Perhaps I should not be surprised, but I am a little disappointed, that the response to my nudge, at least Bolt’s reply, was more political than theological. Bolt heard me to say that my “real and deep disaffection is not so much with North American neo-Calvinism as it is with the Religious Right and the appropriation of Abraham Kuyper by contemporary evangelicals.” While I am no supporter of the Religious Right, honestly my hope had been to coax discussions of ecclesiology, eschatology, and Christology. Instead it was my offhanded remarks about the Christian Right that drew Bolt’s attention.
I appreciate Bolt’s desire for “a thoughtful discussion about marriage, family and poverty, immigration, crucial life issues, war, and peace.” I encourage Perspectives readers to accept his invitation. I like talking politics as much as the next person, but generally believe that if we Christians are not overtly theological in that discussion, we don’t have much of interest or import to add. In other words, discussions of ecclesiology, eschatology, and Christology are not genteel amusement for a rainy afternoon, but will have much to say about our understandings of poverty, sexuality, war, and peace.
I had hoped to be heard saying that the church has its own unique and intrinsic value, while neo-Calvinists are prone to an “instrumentalist ecclesiology” where the church becomes an “interest group” in liberal democracies or a place to fuel individuals to “go out to change the real world.”
I had hoped to be heard saying that it is more vital for Christians to be eagerly watching for minute and surprising signs of the Kingdom of God among us (Jesus was so intent on training us in this skill, continually asking: “To what shall I compare the Kingdom…”) than it is for us to be sifting the past for ruins and relics of common grace.
I had hoped to be heard saying that Jesus Christ is the keystone, the starting point for Christian theology and should not be circumscribed by creation. Nicholas Wolterstorff alluded to Barth’s aphorism on the Christ-creation nexus–that covenant is the internal basis of creation and creation is the external basis of covenant. I couldn’t agree more and would have quoted Barth myself, had I not feared revealing my true colors too easily. My story of the theatre (drawing upon Calvin’s use of the “theatre of God’s glory” as a metaphor for creation) and “the fixer” was inspired by Barth’s statement.

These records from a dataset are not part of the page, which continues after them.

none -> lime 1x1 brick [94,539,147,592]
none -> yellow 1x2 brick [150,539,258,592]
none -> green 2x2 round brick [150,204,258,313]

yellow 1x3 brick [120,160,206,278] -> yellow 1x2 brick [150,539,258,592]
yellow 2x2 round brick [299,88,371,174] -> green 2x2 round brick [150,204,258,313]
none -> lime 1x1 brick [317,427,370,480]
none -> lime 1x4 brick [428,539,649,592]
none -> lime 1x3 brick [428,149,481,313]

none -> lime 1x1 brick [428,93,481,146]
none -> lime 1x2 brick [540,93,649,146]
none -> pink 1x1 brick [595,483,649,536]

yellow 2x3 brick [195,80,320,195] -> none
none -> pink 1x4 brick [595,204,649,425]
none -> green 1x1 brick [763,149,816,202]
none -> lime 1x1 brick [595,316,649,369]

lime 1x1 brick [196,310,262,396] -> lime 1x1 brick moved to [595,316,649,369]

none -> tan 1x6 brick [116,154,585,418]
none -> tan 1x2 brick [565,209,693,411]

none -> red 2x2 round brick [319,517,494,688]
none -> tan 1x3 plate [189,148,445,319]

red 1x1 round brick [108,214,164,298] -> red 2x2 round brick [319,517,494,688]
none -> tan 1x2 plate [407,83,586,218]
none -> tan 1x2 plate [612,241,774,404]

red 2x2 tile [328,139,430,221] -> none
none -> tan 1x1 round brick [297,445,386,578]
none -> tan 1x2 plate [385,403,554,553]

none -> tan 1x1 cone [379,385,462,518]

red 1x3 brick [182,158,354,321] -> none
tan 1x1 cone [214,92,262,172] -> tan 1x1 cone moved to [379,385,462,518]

I thank my colleague Jeffrey Sajdak for his adding a fourth act to my story, the consummation in Christ. I, of course, affirm that Jesus Christ “is seated at the right hand of the Father and will come again in glory to judge the living and the dead.” I am, however, a little slower to jump to consummation than Sajdak is because I am concerned that to do so causes us to image Christ too much as the pantocrator, the dour judge pulling strings and pushing levers in the heavens. No doubt majestic images are a part of our picture of Christ, but my aim is to look longer and harder at the dusty peasant, the homeless carpenter, the executed itinerant. To me, the fact that after more than 2,000 years we Christians still claim that this lowly figure is the image of the invisible God, the consummate artist for whom the entire theatre was made–well, I find this startling, thrilling, and nothing short of miraculous.